Export all registered classes at once:

ruby
Dex::Operation.export(format: :hash)
# => [{ name: "Employee::Onboard", ... }, { name: "Order::Place", ... }, ...]

Dex::Operation.export(format: :json_schema, section: :params)
# => [{ "$schema": "...", title: "Employee::Onboard", ... }, ...]

Dex::Event.export(format: :hash)
# => [{ name: "Order::Placed", ... }, ...]

Dex::Event::Handler.export(format: :hash)
# => [{ name: "NotifyWarehouse", ... }, ...]
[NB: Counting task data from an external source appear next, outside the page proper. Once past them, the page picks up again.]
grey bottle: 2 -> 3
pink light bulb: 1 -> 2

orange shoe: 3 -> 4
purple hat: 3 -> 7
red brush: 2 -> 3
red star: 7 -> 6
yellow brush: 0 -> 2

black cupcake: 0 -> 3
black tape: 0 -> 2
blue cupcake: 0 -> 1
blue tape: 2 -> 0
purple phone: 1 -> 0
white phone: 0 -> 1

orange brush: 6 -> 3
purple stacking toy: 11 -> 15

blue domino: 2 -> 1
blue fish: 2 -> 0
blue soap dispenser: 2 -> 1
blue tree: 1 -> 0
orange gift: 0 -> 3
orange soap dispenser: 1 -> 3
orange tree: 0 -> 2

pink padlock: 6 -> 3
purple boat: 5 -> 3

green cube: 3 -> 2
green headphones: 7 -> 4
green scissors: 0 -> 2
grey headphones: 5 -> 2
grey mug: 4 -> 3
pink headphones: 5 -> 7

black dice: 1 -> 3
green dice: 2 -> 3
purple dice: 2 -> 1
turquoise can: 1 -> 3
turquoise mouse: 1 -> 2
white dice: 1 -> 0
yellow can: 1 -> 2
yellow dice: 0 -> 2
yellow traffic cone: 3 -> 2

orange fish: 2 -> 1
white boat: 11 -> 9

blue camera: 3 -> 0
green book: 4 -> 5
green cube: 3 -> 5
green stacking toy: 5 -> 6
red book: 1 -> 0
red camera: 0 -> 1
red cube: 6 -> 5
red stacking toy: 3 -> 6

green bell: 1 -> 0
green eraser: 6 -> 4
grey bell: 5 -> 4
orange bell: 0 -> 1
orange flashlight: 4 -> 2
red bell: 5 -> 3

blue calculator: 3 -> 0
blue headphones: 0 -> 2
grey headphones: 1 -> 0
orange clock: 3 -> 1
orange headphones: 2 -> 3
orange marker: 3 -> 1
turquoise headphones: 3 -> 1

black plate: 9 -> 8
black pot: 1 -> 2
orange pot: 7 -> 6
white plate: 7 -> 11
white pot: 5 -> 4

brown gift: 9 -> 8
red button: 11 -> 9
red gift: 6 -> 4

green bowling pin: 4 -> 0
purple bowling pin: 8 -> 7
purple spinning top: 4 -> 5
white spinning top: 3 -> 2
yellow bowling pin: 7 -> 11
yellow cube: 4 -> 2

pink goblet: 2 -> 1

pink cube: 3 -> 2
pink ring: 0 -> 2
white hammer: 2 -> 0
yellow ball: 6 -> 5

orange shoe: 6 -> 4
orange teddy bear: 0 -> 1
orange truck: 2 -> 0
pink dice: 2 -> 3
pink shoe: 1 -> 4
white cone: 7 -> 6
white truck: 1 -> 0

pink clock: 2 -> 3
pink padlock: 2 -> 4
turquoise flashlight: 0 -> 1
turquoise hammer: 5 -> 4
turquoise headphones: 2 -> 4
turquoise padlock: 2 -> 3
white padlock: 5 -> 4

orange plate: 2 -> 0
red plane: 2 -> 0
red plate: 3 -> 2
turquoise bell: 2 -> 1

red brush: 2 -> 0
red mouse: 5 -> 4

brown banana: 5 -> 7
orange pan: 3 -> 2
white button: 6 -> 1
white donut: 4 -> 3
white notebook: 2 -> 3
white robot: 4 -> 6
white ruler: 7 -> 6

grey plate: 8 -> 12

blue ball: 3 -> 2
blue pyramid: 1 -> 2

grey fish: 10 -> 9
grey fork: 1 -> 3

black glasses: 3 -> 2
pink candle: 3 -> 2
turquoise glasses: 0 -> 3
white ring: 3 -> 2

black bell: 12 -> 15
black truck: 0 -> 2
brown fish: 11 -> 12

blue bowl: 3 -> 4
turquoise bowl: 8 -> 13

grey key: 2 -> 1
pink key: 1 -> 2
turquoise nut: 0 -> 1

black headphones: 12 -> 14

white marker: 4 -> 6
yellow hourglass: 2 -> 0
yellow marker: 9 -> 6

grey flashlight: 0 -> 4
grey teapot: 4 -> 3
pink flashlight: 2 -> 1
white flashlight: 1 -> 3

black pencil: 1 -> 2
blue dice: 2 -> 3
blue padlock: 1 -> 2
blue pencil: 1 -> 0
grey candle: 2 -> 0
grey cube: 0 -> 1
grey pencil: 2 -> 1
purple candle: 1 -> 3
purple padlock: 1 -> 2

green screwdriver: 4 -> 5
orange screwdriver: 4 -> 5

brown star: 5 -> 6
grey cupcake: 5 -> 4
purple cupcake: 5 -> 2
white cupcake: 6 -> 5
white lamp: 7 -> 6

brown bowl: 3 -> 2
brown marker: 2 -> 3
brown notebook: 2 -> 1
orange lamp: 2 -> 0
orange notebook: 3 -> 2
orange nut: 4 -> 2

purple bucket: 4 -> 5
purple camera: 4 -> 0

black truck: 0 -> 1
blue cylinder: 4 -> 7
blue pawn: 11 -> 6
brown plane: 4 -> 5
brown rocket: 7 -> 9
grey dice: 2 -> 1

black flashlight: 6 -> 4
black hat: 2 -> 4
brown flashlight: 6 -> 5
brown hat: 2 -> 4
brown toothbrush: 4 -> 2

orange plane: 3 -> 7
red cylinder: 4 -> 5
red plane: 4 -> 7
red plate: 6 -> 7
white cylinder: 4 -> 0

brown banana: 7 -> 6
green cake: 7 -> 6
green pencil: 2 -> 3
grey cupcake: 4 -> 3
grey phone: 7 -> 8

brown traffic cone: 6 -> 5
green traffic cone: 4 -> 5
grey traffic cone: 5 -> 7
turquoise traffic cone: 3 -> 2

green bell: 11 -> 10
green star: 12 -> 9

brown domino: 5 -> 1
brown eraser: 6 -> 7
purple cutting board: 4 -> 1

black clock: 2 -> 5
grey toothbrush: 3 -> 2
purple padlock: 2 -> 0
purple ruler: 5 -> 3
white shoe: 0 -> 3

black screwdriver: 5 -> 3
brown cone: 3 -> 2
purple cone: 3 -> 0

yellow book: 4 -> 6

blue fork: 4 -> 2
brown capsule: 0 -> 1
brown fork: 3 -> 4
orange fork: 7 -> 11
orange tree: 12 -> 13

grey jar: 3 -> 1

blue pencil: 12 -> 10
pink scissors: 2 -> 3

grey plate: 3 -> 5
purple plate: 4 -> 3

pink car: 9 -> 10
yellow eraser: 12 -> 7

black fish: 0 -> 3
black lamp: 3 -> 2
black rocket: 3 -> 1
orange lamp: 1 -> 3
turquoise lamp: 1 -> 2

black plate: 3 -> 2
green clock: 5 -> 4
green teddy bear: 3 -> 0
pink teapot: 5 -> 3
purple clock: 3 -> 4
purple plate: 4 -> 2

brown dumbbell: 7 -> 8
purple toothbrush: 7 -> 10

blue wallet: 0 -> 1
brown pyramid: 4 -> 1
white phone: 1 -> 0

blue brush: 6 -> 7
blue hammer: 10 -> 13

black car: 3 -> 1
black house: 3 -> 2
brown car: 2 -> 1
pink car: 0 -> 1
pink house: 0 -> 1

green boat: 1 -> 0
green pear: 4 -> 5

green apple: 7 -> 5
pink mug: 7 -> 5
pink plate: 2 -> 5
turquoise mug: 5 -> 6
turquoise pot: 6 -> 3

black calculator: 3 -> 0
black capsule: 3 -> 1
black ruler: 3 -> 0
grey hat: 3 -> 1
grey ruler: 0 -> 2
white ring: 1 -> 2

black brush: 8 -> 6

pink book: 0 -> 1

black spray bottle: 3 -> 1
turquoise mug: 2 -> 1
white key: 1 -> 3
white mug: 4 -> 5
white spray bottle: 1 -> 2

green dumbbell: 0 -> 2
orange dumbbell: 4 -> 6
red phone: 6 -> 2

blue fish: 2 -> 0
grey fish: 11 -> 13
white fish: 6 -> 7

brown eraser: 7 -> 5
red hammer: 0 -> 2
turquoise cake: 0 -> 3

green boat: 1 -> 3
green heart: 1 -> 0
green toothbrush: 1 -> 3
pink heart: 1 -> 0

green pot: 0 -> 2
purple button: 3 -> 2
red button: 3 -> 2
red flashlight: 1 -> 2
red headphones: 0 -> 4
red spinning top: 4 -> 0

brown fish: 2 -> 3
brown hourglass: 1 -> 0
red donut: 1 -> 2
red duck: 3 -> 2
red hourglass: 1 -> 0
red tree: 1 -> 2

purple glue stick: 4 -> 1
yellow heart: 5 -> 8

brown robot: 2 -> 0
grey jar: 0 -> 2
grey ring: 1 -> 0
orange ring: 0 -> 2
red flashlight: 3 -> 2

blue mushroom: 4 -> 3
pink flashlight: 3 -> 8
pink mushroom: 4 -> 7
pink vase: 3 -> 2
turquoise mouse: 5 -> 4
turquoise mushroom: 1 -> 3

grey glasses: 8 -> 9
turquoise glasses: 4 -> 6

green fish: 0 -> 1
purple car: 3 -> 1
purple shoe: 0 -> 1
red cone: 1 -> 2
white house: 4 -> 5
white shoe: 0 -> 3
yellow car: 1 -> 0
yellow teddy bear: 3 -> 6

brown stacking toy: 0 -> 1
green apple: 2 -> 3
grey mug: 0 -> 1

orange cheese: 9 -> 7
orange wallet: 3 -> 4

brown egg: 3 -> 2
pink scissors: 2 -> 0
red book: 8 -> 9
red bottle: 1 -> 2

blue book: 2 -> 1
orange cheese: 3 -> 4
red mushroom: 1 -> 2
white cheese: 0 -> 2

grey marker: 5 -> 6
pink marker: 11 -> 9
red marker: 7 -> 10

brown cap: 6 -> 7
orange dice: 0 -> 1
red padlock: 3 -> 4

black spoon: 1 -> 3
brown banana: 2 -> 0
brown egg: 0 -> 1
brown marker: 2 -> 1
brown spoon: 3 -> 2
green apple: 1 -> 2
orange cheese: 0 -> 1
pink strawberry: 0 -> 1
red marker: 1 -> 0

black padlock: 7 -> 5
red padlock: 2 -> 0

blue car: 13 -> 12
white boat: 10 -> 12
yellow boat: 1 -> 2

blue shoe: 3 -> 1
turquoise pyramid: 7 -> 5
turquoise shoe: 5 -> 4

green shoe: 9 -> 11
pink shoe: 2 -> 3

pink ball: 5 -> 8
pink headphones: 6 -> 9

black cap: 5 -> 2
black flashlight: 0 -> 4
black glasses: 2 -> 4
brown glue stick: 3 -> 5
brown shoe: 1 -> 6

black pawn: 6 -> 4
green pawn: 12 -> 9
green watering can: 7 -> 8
Results are sorted by class name.

Rake task

In Rails apps, a dex:export task is available automatically via the Railtie:

bash
# Export all operations as hash (default)
rake dex:export

# Export as JSON Schema
rake dex:export FORMAT=json_schema

# Export events
rake dex:export SECTION=events

# Export handlers
rake dex:export SECTION=handlers

# Write to file
rake dex:export FILE=tmp/operations.json
Env varValuesDefault
FORMAThash, json_schemahash
SECTIONoperations, events, handlersoperations
FILEFile pathstdout

The task calls Rails.application.eager_load! before exporting, so all classes are registered regardless of autoloading state.